London: Michael Jackson, whose net worth was estimated to be as high as 1 billion dollars by mid-Nineties, leafed through magazines and ordered every single product advertised in it, according to those who worked for him.
Nearing middle age, the pop legend seemed irresistibly drawn to projects that much of the public found laughable.
In 1996, he announced a “family values” global entertainment empire whose projects included plans to create a theme-park home for all British cows afflicted with mad cow disease, the Daily Mail reported.
Soon after, the singer showed up in Warsaw, where he announced a 500-million-dollar World Of Childhood amusement park, to be built with the co-operation of the Polish government.
In 1998, he reportedly became the first customer to place an order for 75,000 dollars per bottle “limited edition” perfume being licensed as “the ultimate symbol of indulgence.”
It would be sold in a flask made from platinum, gold and diamonds, packaged in a walnut box that could be opened only with a gold, diamond, and ruby key.
Jackson placed a deposit on two bottles: one for himself, one for his dear friend Elizabeth Taylor.
The following year, he paid 1.54 million dollars at auction for the Oscar that producer David O. Selznick received for ‘Gone With The Wind.’
Less than a year later, Beverly Hills jeweller David Orgell sued Jackson for non-payment on a 1.9 million-dollar Vacheron watch.
The singer tried to return the timepiece but Orgell said it was scratched.
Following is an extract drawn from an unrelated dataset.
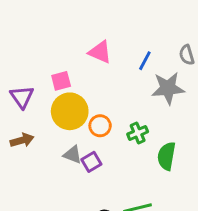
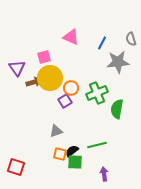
green cross: (138, 133) -> (97, 93), size x1.5
brown arrow: (22, 140) -> (34, 82), moved
gray triangle: (73, 155) -> (56, 131), moved, turned -40
purple square: (91, 162) -> (65, 101), moved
They settled in 2001.
The very next day, Jackson used the Vacheron as collateral on a loan from Bank of America.
By the turn of the millennium, he was spending about 8 million dollars a year just on travel and antiques.
At his Neverland ranch, it was costing the star 4 million dollars per annum to keep staff – from carpenters to snake handlers – on the payroll.
When he flew to London for a weekend of shopping, he would hire a private jet to carry an entourage and rent an entire floor of a five-star hotel to house them.
Jackson looked at money a little differently from most people. His friend and business partner Marc Schaffel recalled when Jackson had wanted to buy something costing 100,000 dollars, but his Las Vegas hotel could only lend him 50,000 dollars in cash: “He’s pouting and he says, ‘Oh, forget it.’ Then he says, “’Kids come here.’ All the kids come over and he hands them each a stack of 10,000 dollars and says, ‘Go out and entertain youself for an hour’.”
Money was constantly flowing to Jackson from sources spread all over the globe.
At this time, he didn’t keep a bank account for fear that a creditor might try to claim it, so all payments were in cash.
Around 2001, that money was usually delivered via Schaffel. He acted, literally, as Jackson’s bag man.
Schaffel’s lawyer Howard King explains: ‘Michael’s other advisers, associates, business partners, patrons – whatever they were – would get him money by actually transmitting the payment to Marc, who would deliver it to Michael in cash.’
Schaffel made the first such delivery to Jackson in a paper sack from a fast food restaurant, Arby’s.
Jackson thought it was hilarious and began referring to the money coming his way as “French fries”. Whenever he was in need of a cash injection, he would say: ‘Bring me some fries, will you? And supersize it’.”